Babes - Lily Rader - Can I Make It Up To You -

The scene is deceptively simple. Our protagonist (Rader) sits on the edge of a bathtub—a classic symbol of cleansing, of vulnerability. Across from her, the woman she’s hurt (played with devastating stillness by co-star Margo Schmidt) packs a small duffel bag. No yelling. No tears, at first. Just the zip of a zipper and the drip of a faucet.

If you’ve ever been the one who messed up, you’ll see yourself in her trembling hands and desperate eyes. If you’ve ever been the one who was hurt, you’ll feel the impossible weight of Schmidt’s reply.

The offense is never fully explained, and that’s the genius of it. We don’t need to know if it was a lie, a betrayal, or simply a failure to show up. All we know is that the damage is done, and the silence between them is heavier than any monologue could be. babes - lily rader - can i make it up to you

If you haven’t seen Babes yet (stop reading and go find it—I’ll wait), the film follows two young women navigating the messy, often unspoken territory between friendship and something more. Rader, who both wrote and stars in the piece, has a reputation for slicing through cinematic melodrama to get to the raw, ugly-beautiful truth of queer intimacy. With “Can I Make It Up to You,” she doesn’t just write a scene. She performs a thesis on remorse.

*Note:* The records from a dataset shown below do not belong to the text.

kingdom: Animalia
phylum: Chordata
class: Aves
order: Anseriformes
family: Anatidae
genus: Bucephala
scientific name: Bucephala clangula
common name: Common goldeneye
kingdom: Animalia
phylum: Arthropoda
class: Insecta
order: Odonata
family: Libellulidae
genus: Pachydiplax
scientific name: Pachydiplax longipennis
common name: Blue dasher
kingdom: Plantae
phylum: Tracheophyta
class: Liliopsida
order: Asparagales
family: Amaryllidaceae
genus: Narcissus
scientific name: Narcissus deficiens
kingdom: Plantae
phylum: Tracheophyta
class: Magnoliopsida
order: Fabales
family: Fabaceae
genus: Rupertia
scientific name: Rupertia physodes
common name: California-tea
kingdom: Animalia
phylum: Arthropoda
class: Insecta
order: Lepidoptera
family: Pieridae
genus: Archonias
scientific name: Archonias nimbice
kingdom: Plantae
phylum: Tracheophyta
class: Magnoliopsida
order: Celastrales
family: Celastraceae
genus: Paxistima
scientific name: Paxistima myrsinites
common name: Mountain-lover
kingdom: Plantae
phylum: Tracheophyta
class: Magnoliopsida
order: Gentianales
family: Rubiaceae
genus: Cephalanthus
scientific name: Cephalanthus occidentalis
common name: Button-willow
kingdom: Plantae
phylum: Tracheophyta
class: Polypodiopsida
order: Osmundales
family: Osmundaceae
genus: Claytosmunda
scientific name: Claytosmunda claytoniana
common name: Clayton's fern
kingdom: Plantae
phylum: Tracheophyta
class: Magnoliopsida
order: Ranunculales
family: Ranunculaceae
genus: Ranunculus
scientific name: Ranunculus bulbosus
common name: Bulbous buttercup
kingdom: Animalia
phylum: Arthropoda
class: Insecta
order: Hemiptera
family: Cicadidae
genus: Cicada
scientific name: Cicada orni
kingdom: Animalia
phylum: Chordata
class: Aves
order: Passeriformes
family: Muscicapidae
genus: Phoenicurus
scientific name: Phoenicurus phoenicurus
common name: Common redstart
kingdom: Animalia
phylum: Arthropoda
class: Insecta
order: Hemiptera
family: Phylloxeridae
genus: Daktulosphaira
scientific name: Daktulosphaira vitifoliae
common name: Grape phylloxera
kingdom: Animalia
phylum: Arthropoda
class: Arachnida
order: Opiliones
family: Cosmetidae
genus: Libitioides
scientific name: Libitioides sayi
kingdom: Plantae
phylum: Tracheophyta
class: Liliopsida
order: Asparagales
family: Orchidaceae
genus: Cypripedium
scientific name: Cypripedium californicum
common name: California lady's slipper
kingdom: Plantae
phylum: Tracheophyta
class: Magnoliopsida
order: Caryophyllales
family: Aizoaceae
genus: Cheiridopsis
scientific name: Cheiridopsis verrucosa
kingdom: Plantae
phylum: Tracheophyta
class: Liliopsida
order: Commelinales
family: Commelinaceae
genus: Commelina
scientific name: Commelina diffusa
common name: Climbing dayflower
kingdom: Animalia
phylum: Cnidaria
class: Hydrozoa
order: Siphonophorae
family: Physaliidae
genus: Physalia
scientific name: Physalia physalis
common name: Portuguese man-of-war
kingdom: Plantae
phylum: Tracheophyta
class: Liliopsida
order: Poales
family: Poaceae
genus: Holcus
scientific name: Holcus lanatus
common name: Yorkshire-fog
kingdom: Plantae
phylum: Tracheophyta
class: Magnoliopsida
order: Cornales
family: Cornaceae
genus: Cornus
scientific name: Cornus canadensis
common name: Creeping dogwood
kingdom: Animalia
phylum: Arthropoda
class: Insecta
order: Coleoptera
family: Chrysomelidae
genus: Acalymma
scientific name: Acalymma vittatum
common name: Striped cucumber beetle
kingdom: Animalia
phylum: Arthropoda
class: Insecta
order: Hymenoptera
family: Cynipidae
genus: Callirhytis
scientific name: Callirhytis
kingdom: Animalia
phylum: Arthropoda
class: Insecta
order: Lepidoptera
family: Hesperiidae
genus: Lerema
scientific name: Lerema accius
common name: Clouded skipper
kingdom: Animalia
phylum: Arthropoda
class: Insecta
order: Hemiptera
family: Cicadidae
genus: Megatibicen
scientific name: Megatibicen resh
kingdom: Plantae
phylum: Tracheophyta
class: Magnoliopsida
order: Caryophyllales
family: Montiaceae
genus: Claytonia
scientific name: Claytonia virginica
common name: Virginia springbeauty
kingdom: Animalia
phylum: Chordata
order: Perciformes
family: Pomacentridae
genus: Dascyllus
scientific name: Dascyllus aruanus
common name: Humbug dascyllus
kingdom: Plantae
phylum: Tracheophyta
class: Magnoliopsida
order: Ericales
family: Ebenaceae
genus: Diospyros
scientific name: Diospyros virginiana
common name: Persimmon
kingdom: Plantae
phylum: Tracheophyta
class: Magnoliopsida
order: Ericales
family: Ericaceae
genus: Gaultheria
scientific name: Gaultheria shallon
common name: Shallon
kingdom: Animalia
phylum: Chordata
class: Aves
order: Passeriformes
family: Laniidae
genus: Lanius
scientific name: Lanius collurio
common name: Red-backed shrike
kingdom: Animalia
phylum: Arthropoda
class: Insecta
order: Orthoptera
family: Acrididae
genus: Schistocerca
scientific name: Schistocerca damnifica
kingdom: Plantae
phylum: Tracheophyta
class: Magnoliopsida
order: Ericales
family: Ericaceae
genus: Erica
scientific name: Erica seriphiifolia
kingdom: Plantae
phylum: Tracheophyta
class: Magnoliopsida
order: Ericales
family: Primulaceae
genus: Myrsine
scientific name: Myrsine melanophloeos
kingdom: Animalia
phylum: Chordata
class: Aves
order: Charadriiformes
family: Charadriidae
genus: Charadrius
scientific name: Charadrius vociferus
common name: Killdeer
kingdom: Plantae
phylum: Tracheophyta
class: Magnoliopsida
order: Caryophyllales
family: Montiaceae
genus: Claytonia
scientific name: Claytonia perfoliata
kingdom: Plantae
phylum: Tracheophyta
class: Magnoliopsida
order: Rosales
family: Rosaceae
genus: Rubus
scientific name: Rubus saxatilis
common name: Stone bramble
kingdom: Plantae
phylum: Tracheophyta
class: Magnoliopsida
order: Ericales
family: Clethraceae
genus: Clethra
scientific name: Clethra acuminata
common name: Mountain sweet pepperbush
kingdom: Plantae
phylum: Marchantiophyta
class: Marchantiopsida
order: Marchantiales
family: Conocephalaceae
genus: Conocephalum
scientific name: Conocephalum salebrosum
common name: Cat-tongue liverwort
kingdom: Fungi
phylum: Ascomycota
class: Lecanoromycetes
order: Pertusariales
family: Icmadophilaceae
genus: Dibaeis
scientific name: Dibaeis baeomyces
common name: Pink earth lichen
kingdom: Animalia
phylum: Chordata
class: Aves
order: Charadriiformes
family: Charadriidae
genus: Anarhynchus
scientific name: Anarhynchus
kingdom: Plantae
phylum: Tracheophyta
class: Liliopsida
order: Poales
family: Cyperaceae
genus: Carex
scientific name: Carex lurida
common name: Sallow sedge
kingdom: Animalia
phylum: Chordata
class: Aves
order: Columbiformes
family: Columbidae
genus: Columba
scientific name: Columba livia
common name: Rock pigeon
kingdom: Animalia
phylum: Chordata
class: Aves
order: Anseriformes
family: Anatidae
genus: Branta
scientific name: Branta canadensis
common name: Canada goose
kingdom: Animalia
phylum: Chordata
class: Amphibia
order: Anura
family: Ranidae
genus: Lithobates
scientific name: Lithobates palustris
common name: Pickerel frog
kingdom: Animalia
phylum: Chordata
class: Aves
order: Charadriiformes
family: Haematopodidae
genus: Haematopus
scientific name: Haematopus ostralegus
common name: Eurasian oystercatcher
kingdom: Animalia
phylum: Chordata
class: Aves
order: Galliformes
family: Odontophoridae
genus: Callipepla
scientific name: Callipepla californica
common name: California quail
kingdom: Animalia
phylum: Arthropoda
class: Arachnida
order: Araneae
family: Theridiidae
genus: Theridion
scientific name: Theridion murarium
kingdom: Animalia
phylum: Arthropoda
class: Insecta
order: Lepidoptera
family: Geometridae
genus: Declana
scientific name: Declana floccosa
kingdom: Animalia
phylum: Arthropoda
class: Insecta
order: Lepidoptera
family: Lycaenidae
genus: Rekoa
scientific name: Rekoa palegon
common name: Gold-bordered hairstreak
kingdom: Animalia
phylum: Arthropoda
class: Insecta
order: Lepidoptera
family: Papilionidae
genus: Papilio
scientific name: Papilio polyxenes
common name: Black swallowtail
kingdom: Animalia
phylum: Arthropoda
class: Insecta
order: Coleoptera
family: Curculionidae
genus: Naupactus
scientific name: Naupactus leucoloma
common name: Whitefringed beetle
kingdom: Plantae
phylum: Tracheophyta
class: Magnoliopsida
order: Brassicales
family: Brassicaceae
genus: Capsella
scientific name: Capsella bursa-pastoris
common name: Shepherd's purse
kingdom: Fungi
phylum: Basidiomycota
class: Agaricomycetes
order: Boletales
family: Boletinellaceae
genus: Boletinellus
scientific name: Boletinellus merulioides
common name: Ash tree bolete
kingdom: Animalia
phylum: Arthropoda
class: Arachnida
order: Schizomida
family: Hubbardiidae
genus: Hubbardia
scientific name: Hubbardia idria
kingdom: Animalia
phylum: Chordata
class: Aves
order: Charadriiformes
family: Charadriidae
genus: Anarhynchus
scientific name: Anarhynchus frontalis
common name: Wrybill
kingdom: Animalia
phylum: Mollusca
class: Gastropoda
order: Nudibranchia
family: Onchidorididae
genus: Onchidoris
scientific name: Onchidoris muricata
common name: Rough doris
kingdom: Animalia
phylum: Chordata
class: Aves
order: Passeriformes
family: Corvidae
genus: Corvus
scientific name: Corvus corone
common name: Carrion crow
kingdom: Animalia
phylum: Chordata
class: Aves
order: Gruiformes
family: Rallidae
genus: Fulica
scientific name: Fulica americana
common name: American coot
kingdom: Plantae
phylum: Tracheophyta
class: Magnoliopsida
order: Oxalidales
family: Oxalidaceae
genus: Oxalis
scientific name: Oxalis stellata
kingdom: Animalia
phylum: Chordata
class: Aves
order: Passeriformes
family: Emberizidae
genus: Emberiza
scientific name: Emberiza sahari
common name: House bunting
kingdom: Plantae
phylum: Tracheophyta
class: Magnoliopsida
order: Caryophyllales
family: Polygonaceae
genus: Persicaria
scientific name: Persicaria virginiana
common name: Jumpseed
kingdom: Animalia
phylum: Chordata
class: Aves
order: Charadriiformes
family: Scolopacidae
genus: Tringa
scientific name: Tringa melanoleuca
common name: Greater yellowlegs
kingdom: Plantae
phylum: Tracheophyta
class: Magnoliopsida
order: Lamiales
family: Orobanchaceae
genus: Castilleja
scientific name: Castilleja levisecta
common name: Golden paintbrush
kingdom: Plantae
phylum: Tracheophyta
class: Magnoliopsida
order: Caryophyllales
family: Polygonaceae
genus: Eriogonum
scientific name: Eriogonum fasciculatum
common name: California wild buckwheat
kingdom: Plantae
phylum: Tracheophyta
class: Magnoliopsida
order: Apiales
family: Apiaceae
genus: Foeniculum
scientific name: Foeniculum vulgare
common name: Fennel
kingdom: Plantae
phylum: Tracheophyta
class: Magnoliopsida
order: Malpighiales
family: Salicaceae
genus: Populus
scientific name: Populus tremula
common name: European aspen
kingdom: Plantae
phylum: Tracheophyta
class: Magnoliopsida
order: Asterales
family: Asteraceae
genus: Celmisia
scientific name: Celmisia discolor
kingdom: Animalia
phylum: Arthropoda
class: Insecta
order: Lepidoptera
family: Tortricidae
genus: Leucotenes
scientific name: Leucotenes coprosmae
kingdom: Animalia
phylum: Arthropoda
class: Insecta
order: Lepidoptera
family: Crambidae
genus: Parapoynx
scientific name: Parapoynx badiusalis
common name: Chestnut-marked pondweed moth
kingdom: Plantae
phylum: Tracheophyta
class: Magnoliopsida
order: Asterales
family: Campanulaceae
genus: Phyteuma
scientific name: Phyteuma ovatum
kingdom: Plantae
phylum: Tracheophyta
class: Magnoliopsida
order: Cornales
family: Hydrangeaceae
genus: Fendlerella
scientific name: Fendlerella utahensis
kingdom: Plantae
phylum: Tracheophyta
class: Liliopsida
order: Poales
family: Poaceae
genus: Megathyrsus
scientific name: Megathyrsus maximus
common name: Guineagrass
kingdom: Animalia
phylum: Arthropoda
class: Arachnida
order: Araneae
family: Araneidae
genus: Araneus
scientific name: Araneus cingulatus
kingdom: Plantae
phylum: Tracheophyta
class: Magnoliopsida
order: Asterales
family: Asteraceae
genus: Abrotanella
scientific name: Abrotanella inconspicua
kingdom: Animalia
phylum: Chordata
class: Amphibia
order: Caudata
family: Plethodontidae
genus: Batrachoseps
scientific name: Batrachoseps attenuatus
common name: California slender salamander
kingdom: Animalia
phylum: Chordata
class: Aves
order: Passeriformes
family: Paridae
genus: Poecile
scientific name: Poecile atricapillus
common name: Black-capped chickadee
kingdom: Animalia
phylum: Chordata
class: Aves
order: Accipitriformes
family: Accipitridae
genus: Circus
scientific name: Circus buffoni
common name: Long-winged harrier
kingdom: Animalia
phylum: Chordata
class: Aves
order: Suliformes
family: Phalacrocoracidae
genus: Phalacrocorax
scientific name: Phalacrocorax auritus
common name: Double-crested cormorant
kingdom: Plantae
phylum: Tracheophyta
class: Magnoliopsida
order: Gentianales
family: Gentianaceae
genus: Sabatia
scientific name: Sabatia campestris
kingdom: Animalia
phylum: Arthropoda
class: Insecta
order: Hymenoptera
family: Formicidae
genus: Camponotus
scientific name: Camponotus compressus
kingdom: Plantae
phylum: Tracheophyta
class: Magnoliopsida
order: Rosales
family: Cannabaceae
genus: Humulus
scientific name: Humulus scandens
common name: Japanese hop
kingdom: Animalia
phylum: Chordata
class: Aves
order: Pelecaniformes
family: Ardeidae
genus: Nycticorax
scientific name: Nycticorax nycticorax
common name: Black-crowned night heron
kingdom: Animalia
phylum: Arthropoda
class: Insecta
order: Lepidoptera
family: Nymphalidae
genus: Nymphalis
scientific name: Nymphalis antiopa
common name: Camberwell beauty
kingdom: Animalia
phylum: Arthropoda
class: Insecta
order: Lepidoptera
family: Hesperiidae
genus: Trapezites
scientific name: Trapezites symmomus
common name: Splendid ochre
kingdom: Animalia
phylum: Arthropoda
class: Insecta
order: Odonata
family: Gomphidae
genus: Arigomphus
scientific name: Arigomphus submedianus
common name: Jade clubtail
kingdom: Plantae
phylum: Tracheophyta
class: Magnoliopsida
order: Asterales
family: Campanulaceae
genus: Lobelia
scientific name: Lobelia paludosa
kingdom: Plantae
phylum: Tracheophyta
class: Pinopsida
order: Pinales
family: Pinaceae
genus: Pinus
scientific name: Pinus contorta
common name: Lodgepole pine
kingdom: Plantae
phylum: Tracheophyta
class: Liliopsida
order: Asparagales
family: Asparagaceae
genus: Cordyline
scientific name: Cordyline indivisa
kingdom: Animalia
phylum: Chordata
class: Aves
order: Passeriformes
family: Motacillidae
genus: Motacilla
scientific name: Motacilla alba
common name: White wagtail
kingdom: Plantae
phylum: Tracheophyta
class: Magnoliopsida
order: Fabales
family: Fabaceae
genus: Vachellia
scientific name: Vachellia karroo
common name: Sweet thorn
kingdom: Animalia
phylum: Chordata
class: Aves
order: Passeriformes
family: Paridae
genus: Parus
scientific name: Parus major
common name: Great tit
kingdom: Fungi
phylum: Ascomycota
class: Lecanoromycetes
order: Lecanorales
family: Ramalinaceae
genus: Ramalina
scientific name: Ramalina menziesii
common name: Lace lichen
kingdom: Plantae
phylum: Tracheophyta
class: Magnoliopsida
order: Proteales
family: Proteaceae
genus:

It’s a scene about love, yes. But more than that, it’s about the courage it takes to look at the rubble you’ve made and ask, without any guarantee of a yes: Can I try? The scene is deceptively simple

In that single gesture, Rader communicates everything: I am not asking you to fix me. I am not asking for forgiveness right now. I am asking for permission to try.

Then, Rader delivers the line that gives the short its emotional core: No yelling

On paper, it’s a cliché. It’s what you say when you break a borrowed sweater or forget an anniversary. But Rader’s delivery turns it into a prayer.